Bart Dessein. Faith and Politics: (New) Confucianism as Civil Religion. Asian Studies II (XVIII), 1 (2014), pp. 39–64. Available at https://www.academia.edu/41679522/MODERN_NEW_CONFUCIANISM_AND_CHINESE_MODERNITY_Special_issue_of_Asian_Studies_Vol_2_No_1
The international version of Make China Great Again is the Community of Common Destiny, the CCP version of Pax Sinica. Despite protests to the contrary, it is hard to see Xi’s community of common destiny for mankind as anything but a replacement for established international order with a unity of nations whose economic dependence on China leads them to defer to Chinese political demands. (See Liza Tobin Xi’s Vision for Transforming Global Governance: A Strategic Challenge for Washington and its Allies and Rush Doshi The Long Game: China’s Grand Strategy to Displace American Order).
It’s a good idea to read some of what comes out of CCP regarding the Chinese Dream, and there is no one better at pronouncing it than Xi himself. Xi’s speech on cultural inheritance and development was published this year in Qiushi Journal, the flagship magazine of the CCP Central Committee. From Xinhua – The article summarizes five prominent features regarding Chinese civilization — continuity, innovativeness, unity, inclusiveness, and peaceful nature.

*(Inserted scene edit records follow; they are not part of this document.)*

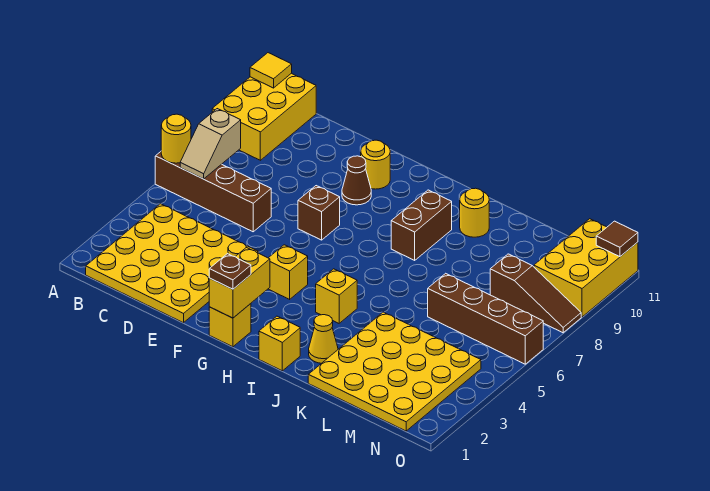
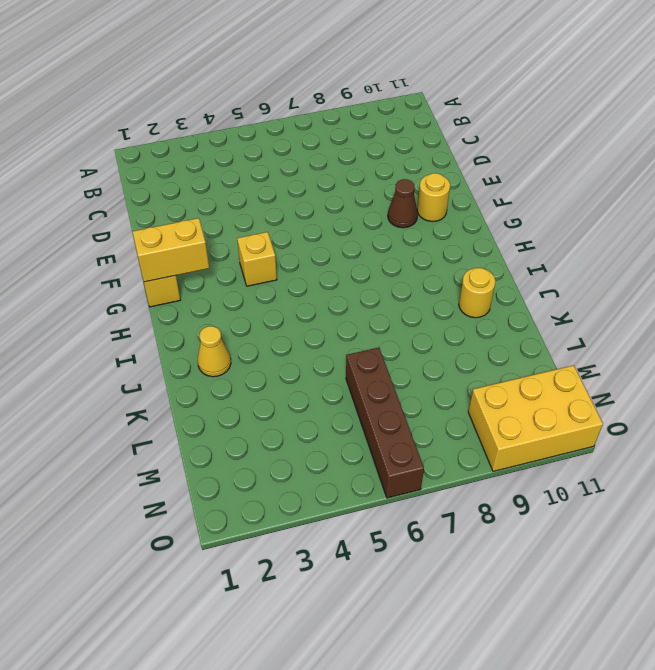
none -> brown brick A6:D6 level 1
none -> yellow brick A9:B11 level 1
none -> yellow plate B1:E4 level 1

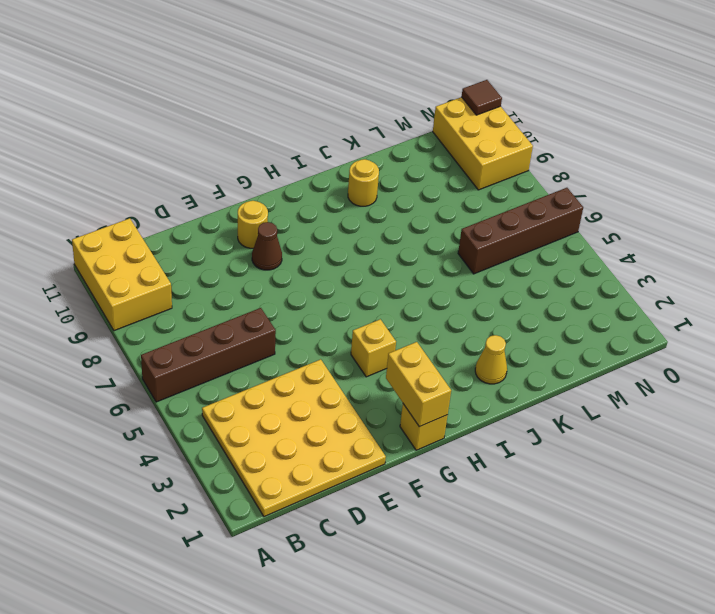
none -> brown brick F7 level 1
none -> yellow brick I1 level 1
none -> yellow brick I4 level 1

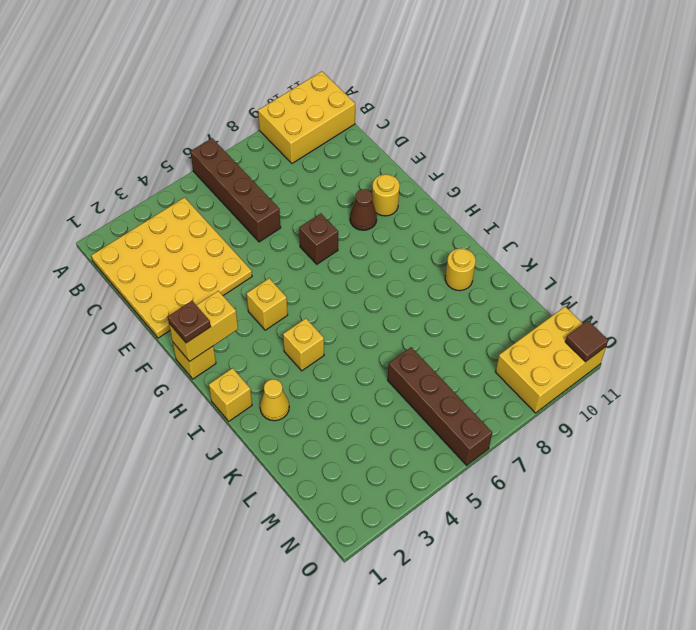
none -> brown brick I8:I9 level 1
none -> yellow plate K1:N4 level 1
none -> brown slope M8:O8 level 1 top M

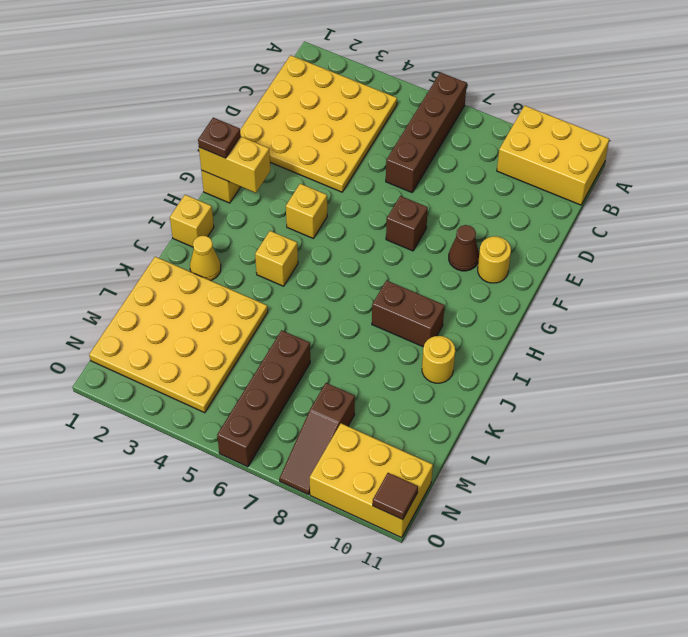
none -> yellow round brick A6 level 2
none -> yellow tile A11 level 2
none -> tan slope B6:B7 level 2 top 7

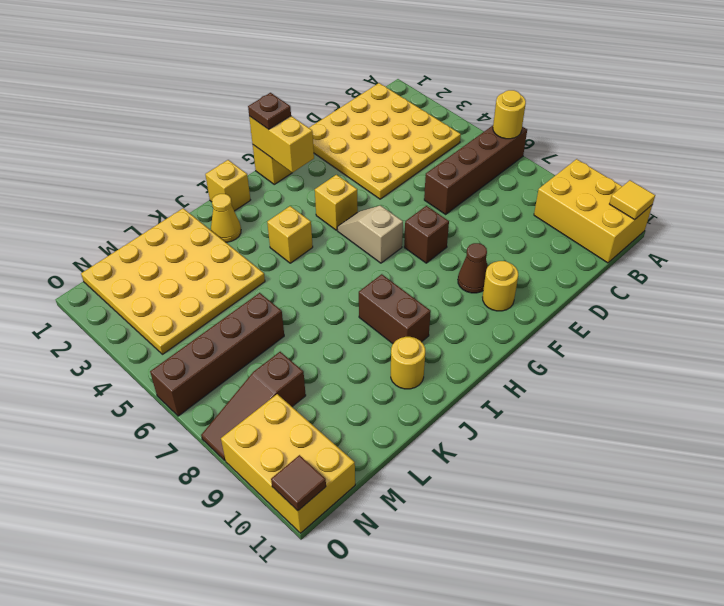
tan slope G5:G6 level 1 top 6 -> tan slope B6:B7 level 2 top 7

Integrating the basic tenets of Marxism with China’s specific realities and fine traditional culture is the path that must be taken to explore and develop socialism with Chinese characteristics within the Chinese civilization, which has stretched for more than 5,000 years, the Xinhua article says, adding that this integration is the most important tool for the Party to achieve its success. More excerpts from Sinocism here.
Xi doesn’t mention the Chinese Dream in this speech, but the components of the Dream are everywhere in his words – Chinese civilization has outstanding continuity. Chinese civilization has outstanding innovation. Chinese civilization has outstanding unity. Chinese civilization has outstanding inclusiveness. Chinese civilization has outstanding peacefulness.
Ignoring the blatant misrepresentations of historical continuity, unity, and inclusiveness, and the outrageously false notion of peacefulness, we note that all of these aspects are collective or national aspirations, with no role for the individual except as a cog in the machine.
As to the failures of the American Dream to apply to all – yes to the slavery and racism and Native Americans and a thousand other failings. We discuss those failings, and imperfectly and over too long a time we seek to do better – as individuals, regardless of what the government does or does not do.
There is no open discussion in China of Uighurs, or Mao’s Great Famine, or murders of landlords in the early days of CCP, or murders at Tian’anmen or disappearances of those who object to CCP. In any case, the Chinese Dream makes no note of individuals. They are not part of the Dream and pointedly, individuals cannot openly discuss that which is forbidden to discuss.
The Statue of Liberty reminds us that we have achieved liberty, and the rest of our future is up to us. CCP exhorts us to love the Party, which will guide us toward the goals CCP sets. Therein lies the difference in the dreams.